I'm looking to start mma, but want to get a specific martial arts style first.

What's the best in people opinion? Was thinking about either wing chun, tae kwon do, bjj .....?


----------



## Agentman (Jul 1, 2010)

Wrestling in my opinion.

MMA is essentially made up of striking, takedowns and submissions but history points towards the success of the wrestler and as someone with a wrestling background myself its my opinion that whilst all of these skills are essential, wrestlers decide where the fight takes place - they have the ability to take the fight to the ground if they wish or defend the takedown and and keep it standing if thats their preference. Additionally I have found wrestling to be physically harder and better for fitness than either boxing, thai boxing or jui-jitsu - all of which i have studied.


----------



## Viper (Aug 5, 2011)

A mix of wrestling for takedowns and groundwork, BJJ for submissions and Thai boxing for strikes


----------



## MuayThai_Matt (Jul 21, 2011)

I agree with Agentman and Viper - i decided to start watching UFC from about 60 onwards, im up to UFC 135 now, i love full contact fights and Thai fights are hard to find! Through all my viewings it has been noted on many many occasions by the commentators and some of the athletes themselves that Wrestlers have good success in the octagon, coupled with some good striking - Muay Thai - and good submissions - Brazilian Jiu Jitsu - its a winning combination....

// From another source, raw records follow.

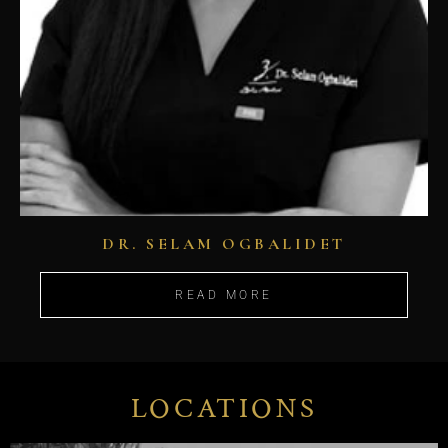
DR. SELAM OGBALIDET
READ MORE
LOCATIONS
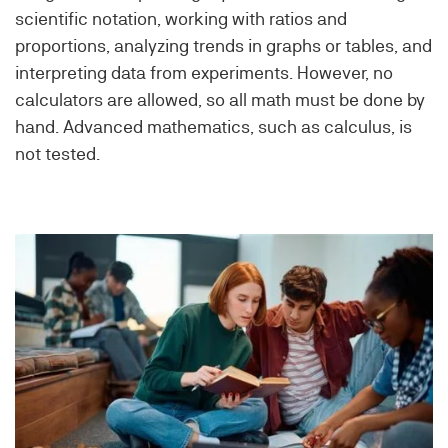
scientific notation, working with ratios and
proportions, analyzing trends in graphs or tables, and
interpreting data from experiments. However, no
calculators are allowed, so all math must be done by
hand. Advanced mathematics, such as calculus, is
not tested.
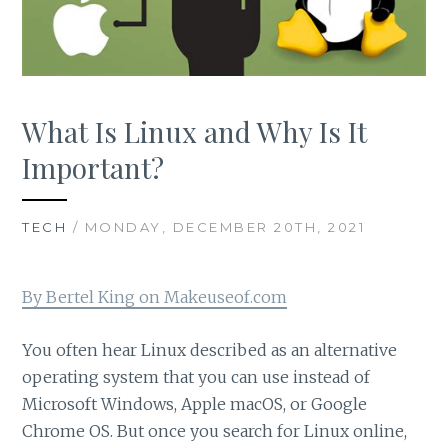
What Is Linux and Why Is It
Important?
TECH
/ MONDAY, DECEMBER 20TH, 2021
By Bertel King on Makeuseof.com
You often hear Linux described as an alternative
operating system that you can use instead of
Microsoft Windows, Apple macOS, or Google
Chrome OS. But once you search for Linux online,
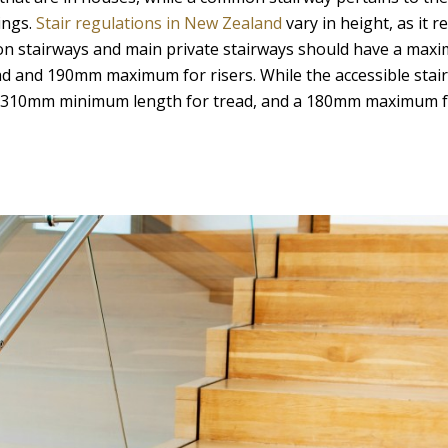
ings.
Stair regulations in New Zealand
vary in height, as it r
on stairways and main private stairways should have a max
d and 190mm maximum for risers. While the accessible stai
h 310mm minimum length for tread, and a 180mm maximum f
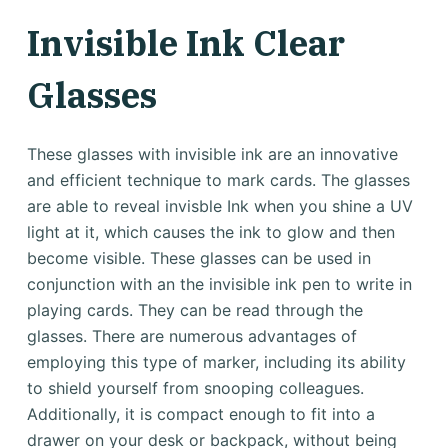
Invisible Ink Clear
Glasses
These glasses with invisible ink are an innovative
and efficient technique to mark cards. The glasses
are able to reveal invisble Ink when you shine a UV
light at it, which causes the ink to glow and then
become visible. These glasses can be used in
conjunction with an the invisible ink pen to write in
playing cards. They can be read through the
glasses. There are numerous advantages of
employing this type of marker, including its ability
to shield yourself from snooping colleagues.
Additionally, it is compact enough to fit into a
drawer on your desk or backpack, without being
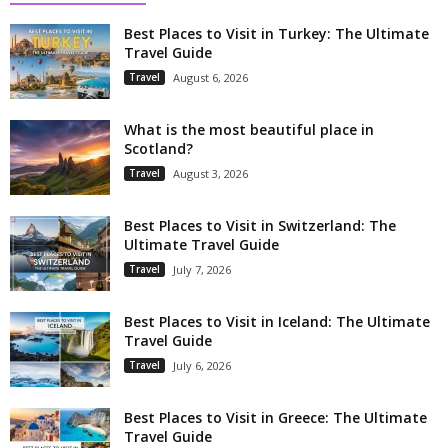
Best Places to Visit in Turkey: The Ultimate
Travel Guide
Travel
August 6, 2026
What is the most beautiful place in
Scotland?
Travel
August 3, 2026
Best Places to Visit in Switzerland: The
Ultimate Travel Guide
Travel
July 7, 2026
Best Places to Visit in Iceland: The Ultimate
Travel Guide
Travel
July 6, 2026
Best Places to Visit in Greece: The Ultimate
Travel Guide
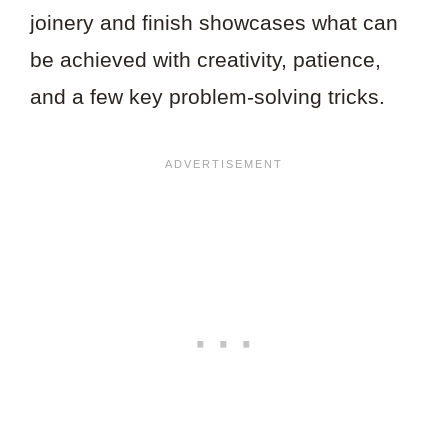
joinery and finish showcases what can
be achieved with creativity, patience,
and a few key problem-solving tricks.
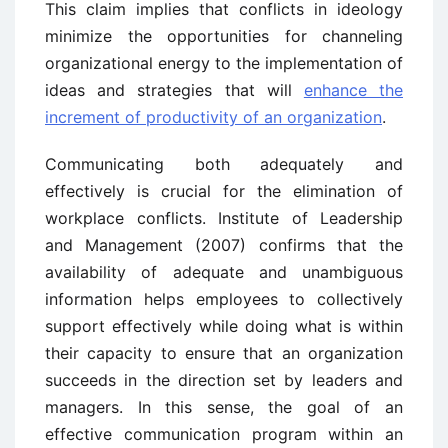
This claim implies that conflicts in ideology
minimize the opportunities for channeling
organizational energy to the implementation of
ideas and strategies that will
enhance the
increment of productivity of an organization
.
Communicating both adequately and
effectively is crucial for the elimination of
workplace conflicts. Institute of Leadership
and Management (2007) confirms that the
availability of adequate and unambiguous
information helps employees to collectively
support effectively while doing what is within
their capacity to ensure that an organization
succeeds in the direction set by leaders and
managers. In this sense, the goal of an
effective communication program within an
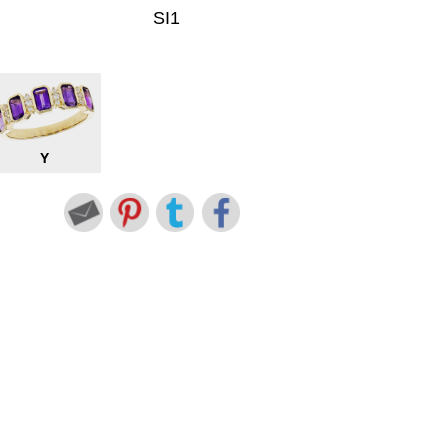
SI1
Y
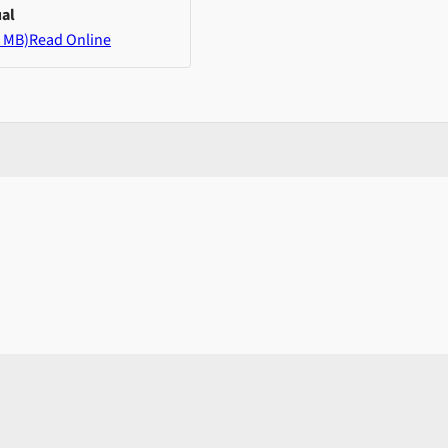
al
 MB)
Read Online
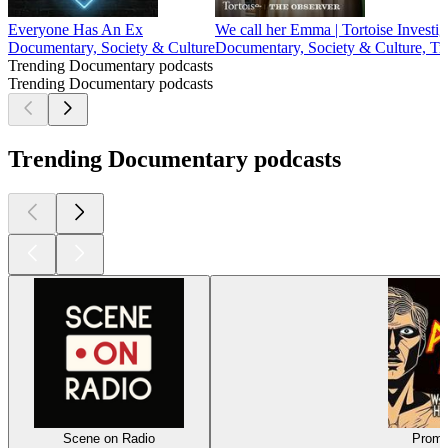
Everyone Has An Ex
We call her Emma | Tortoise Investig
Documentary, Society & Culture
Documentary, Society & Culture, Tr
Trending Documentary podcasts
Trending Documentary podcasts
Trending Documentary podcasts
Scene on Radio
Prome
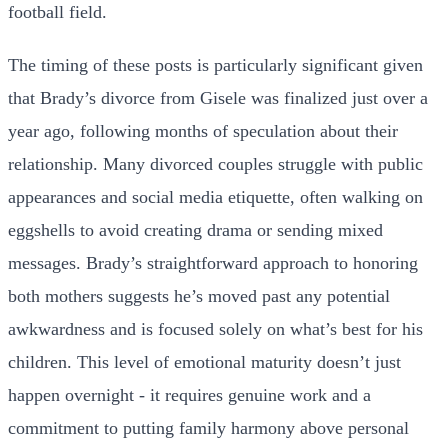
football field.
The timing of these posts is particularly significant given
that Brady’s divorce from Gisele was finalized just over a
year ago, following months of speculation about their
relationship. Many divorced couples struggle with public
appearances and social media etiquette, often walking on
eggshells to avoid creating drama or sending mixed
messages. Brady’s straightforward approach to honoring
both mothers suggests he’s moved past any potential
awkwardness and is focused solely on what’s best for his
children. This level of emotional maturity doesn’t just
happen overnight - it requires genuine work and a
commitment to putting family harmony above personal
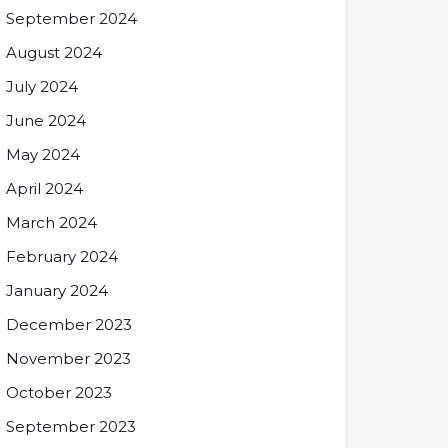
September 2024
August 2024
July 2024
June 2024
May 2024
April 2024
March 2024
February 2024
January 2024
December 2023
November 2023
October 2023
September 2023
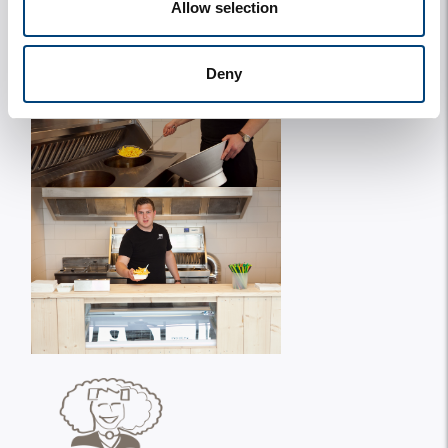
Allow selection
Deny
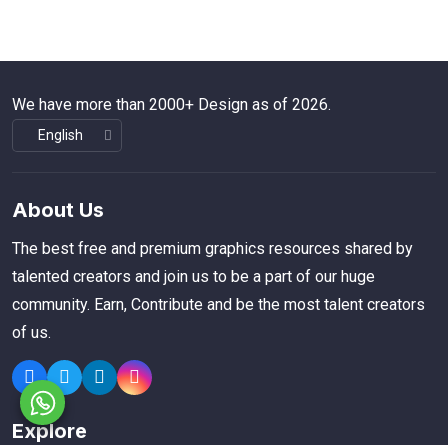
We have more than 2000+ Design as of 2026.
About Us
The best free and premium graphics resources shared by
talented creators and join us to be a part of our huge
community. Earn, Contribute and be the most talent creators
of us.
Explore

Good luck, let us know how you get on


----------



## JonnieRamboT (Apr 13, 2012)

this is a good answer to the question "what does MMA incorperate but he is trying to find a single starting base before expanding his range


----------



## owen3010 (Apr 12, 2012)

anything will help but its called mixed for a reason. i base my mma on a mix of judo and muay thai. just think about all aspects of a fight (ie striking,clinch,grappling,groundwork.submission) and don't rush into things i waited until i was competing nationally at judo before i started muay thai. wrestling is very good because it is no gi so take downs will feel natural where as i took a long time to get used to no gi fighting.


----------



## Gods of War MMA (Aug 3, 2009)

I wouldn't necessarily say you need to train in a specific style first to take up MMA. If you find a good MMA gym, they should be able to take you through all the disciplines mentioned above but tie it back to how to apply it in the MMA environment. We teach grappling, kickboxing, elements of thai boxing and wrestling and our MMA students train across the timetable including the MMA designated classes.

If you are set on developing one style first, BJJ would be the mostly directly applicable of the 3 you mentioned and as a culture it has the most likely in-roads into MMA.


----------